BEGIN Document section
# Charlie has been here a year as of 9-25-16



## Daisy&Lucky's Mom (Apr 24, 2011)

So MS Charlie has been in our home for the past year. She has adjusted to life in the house well. She is not a fan of other dogs and cats. Especially cats. We have had two feral cats who took up residence here three years ago , They are spayed and neutered and get their shots when we can trap them. We also have another kitten that adopted us and we are trying to place her.
Charlie did well with house training, I'm still trying to find a way to exercise her enough. I had another heart attack this summer and haven't really felt great since , Charlie is ok in the house except when my husband tries to leave. She can be a bit of a handful when I leave but its getting better, We tried treating her for anxiety w/ Xanax and no difference on meds for a week and half versus being off. Looking for trainer to help w/ the animal reactivity. Have one but waiting on a call back. Overall its been an interesting year w/ her . She cuddles a little when she is in bed with you and likes hugs . She can be great on a leash as long as my husband is not in sight. Still working on recall. The sight issue make training interesting and were trying to find ways to work around it, with such commands as Look at me isn't as easy for her, Her Pannus had another flare up after this hoy and bright summer. She hates the eye drops. Its ok though and we will hopefully handle the reactivity. Well here is to another year Charlie.


----------



## dogfaeries (Feb 22, 2010)

I can't believe it's already been a year!


----------



## llombardo (Dec 11, 2011)

I'm glad it's working out and I'm not in trouble for butting in:smile2:

Take care of yourself.


----------



## Daisy&Lucky's Mom (Apr 24, 2011)

llombardo you didn't but in you suggested and encouraged Smiling face needs inserted here


----------



## dogma13 (Mar 8, 2014)

Yes,take care!Best of luck with your girl


----------



## kelbonc (Aug 25, 2014)

Time sure goes by quickly. A year already past since Charlie joined your family. What a lucky girl to have found herself in your care!! Hears to a great next year!! :smile2:


----------



## Daisy&Lucky's Mom (Apr 24, 2011)

Thanks Dogma I am trying to take care . Just trying to get my energy back. 


Kelbunc Thanks .


----------



## Stevenzachsmom (Mar 3, 2008)

You poor thing. Praying for the return of your good health. Praying for Charlie to become easier to manage. And - sending really big hugs to a very special lady!


----------



## kelbonc (Aug 25, 2014)

Daisy&Lucky'sMom I also wanted to mention that I hope your find yourself feeling better real soon! Take care.


----------



## Jenny720 (Nov 21, 2014)

I hope you are feeling more your self real quick. Wishing you a speedy recovery. I hope you find a good trainer that can help you with Charlie. Dog reactivity is a thorn but you will learn so much because of it. It is the right timing and strong enough correction that will make them think twice acting like a dope. Trainers can guide you with this. Keep us posted on your journey.


----------



## Daisy&Lucky's Mom (Apr 24, 2011)

Stevenandzacks Mom; Thank you. She is as strong minded as Daisy ever was. Sometimes I swear she is channeling the stubborn side of Daisy.
END Document section
BEGIN Data provided
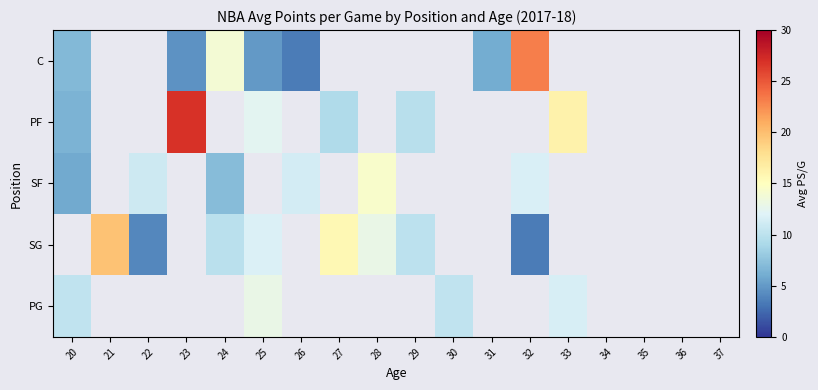

What is the highest value of the C series?

23.1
END Data provided
■ **Action item**
In the forum thread about Charlie's first year at home, what medication was tried for her anxiety? The data has nothing to do with the thread.

■ **Task response**
Xanax.